In the material below, list every line carrying the string "unit".

·····

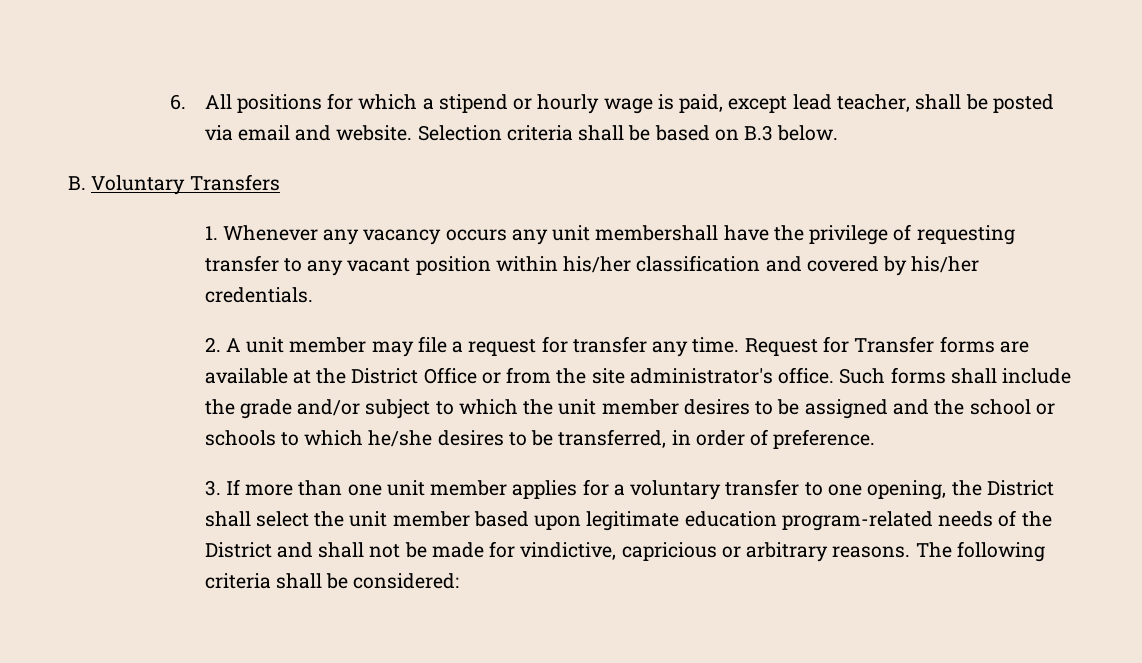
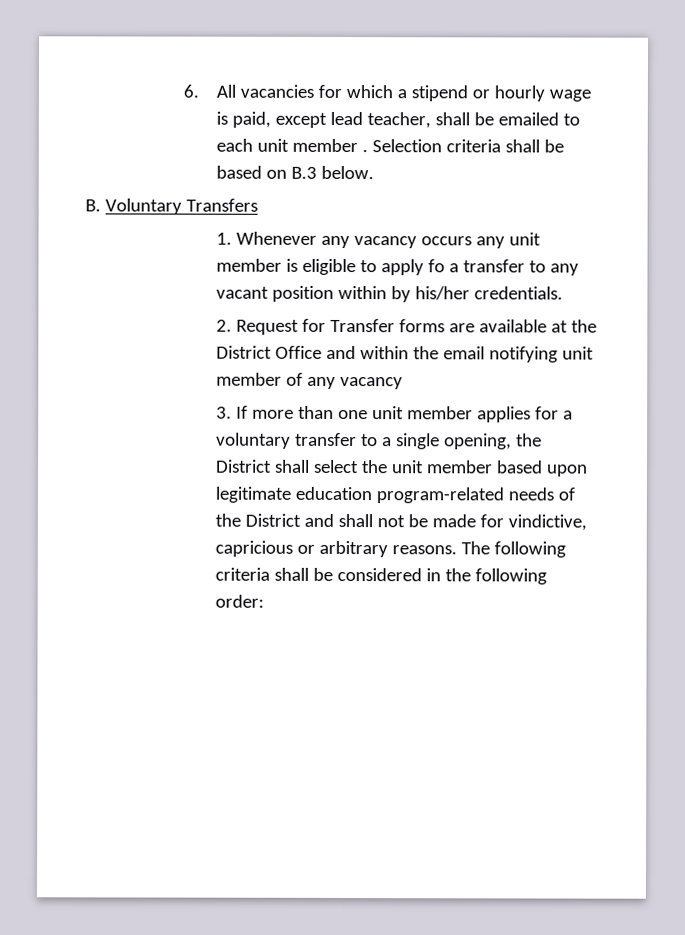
[236,94,322,113] positions -> [240,84,315,98] vacancies
[992,94,1054,113] [204,125,413,141] posted via email and website. -> [498,112,581,126] [216,138,369,153] emailed to each unit member .
[595,224,1015,245] membershall have the privilege of requesting -> [216,258,460,276] member is eligible to apply fo a
[563,255,879,273] his/her classification and covered -> (388, 292) none
[225,336,740,357] A unit member may file a request for transfer any time. -> (233, 325) none
[481,367,1072,384] [204,399,1055,419] [204,429,876,449] or from the site administrator's office. Such forms shall include the grade and/or subject to which the unit member desires to be assigned and the school or schools to which he/she desires to be transferred, in order of preference. -> [326,345,595,363] [216,372,404,390] and within the email notifying unit member of any vacancy
[827,484,862,496] one -> [382,433,441,450] a single
[353,573,460,589] considered: -> [337,567,548,585] [215,594,265,608] considered in the following order:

·····

> [Output of the exercise]
[992,94,1054,113] [204,125,413,141] posted via email and website. -> [498,112,581,126] [216,138,369,153] emailed to each unit member .
[225,336,740,357] A unit member may file a request for transfer any time. -> (233, 325) none
[481,367,1072,384] [204,399,1055,419] [204,429,876,449] or from the site administrator's office. Such forms shall include the grade and/or subject to which the unit member desires to be assigned and the school or schools to which he/she desires to be transferred, in order of preference. -> [326,345,595,363] [216,372,404,390] and within the email notifying unit member of any vacancy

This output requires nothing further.